Stored items:
== Segment start ==

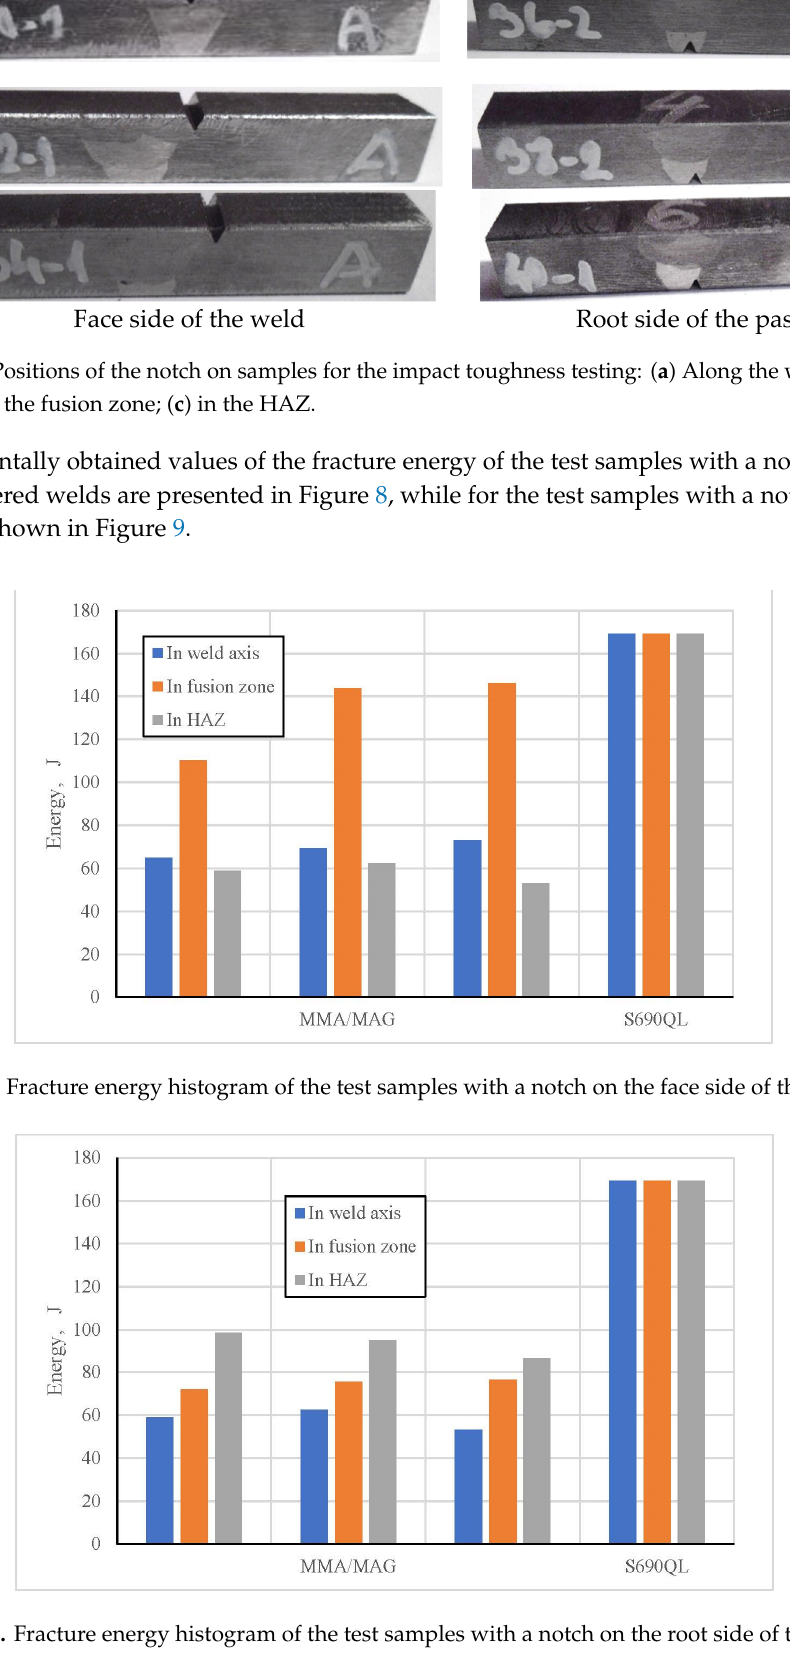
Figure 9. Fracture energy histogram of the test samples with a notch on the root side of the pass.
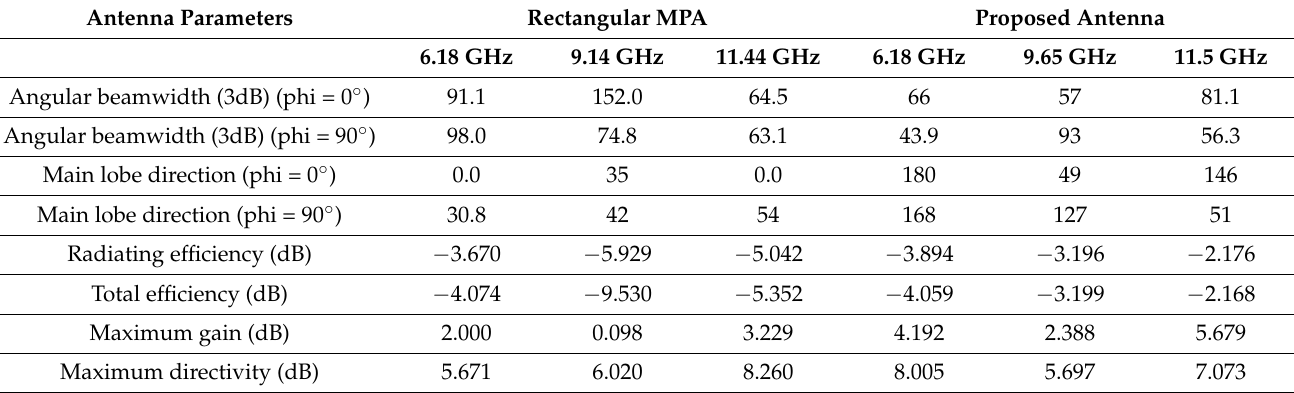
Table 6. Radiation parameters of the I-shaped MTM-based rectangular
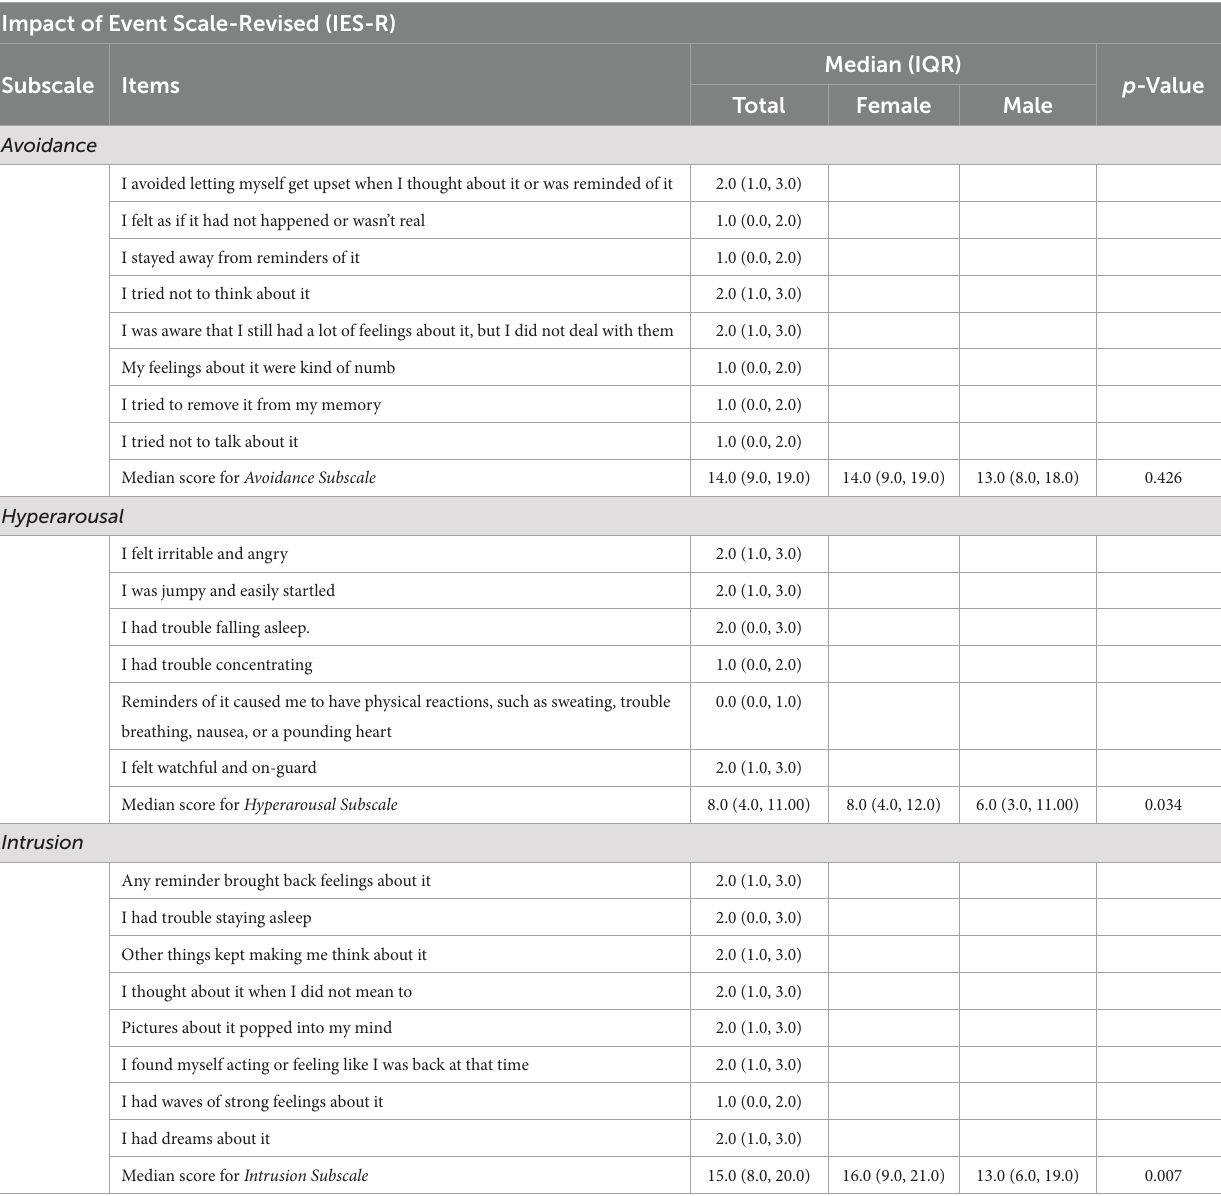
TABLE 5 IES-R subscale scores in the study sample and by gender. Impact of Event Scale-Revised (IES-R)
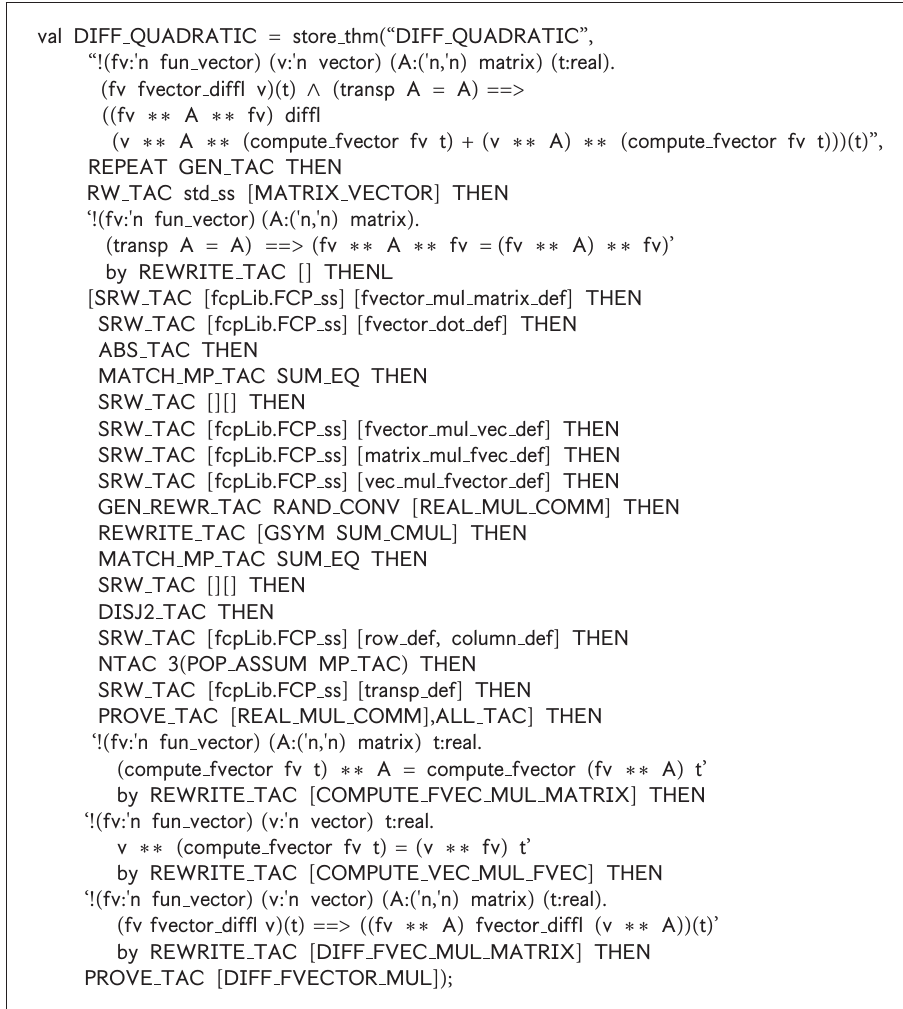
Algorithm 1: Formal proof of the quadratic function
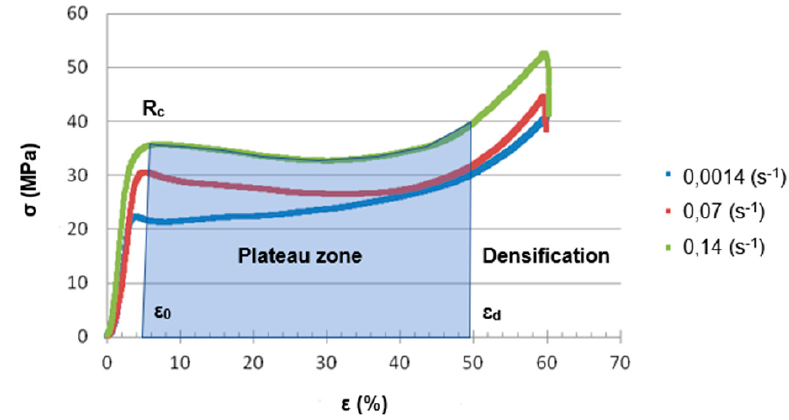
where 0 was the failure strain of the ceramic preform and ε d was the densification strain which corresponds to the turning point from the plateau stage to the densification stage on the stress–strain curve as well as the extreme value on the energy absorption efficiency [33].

== Segment end ==

Go through the data and return every word of it verbatim, leaving out the pictures.

Figure 9. Fracture energy histogram of the test samples with a notch on the root side of the pass.
Table 6. Radiation parameters of the I-shaped MTM-based rectangular
TABLE 5 IES-R subscale scores in the study sample and by gender. Impact of Event Scale-Revised (IES-R)
Algorithm 1: Formal proof of the quadratic function
where 0 was the failure strain of the ceramic preform and ε d was the densification strain which corresponds to the turning point from the plateau stage to the densification stage on the stress–strain curve as well as the extreme value on the energy absorption efficiency [33].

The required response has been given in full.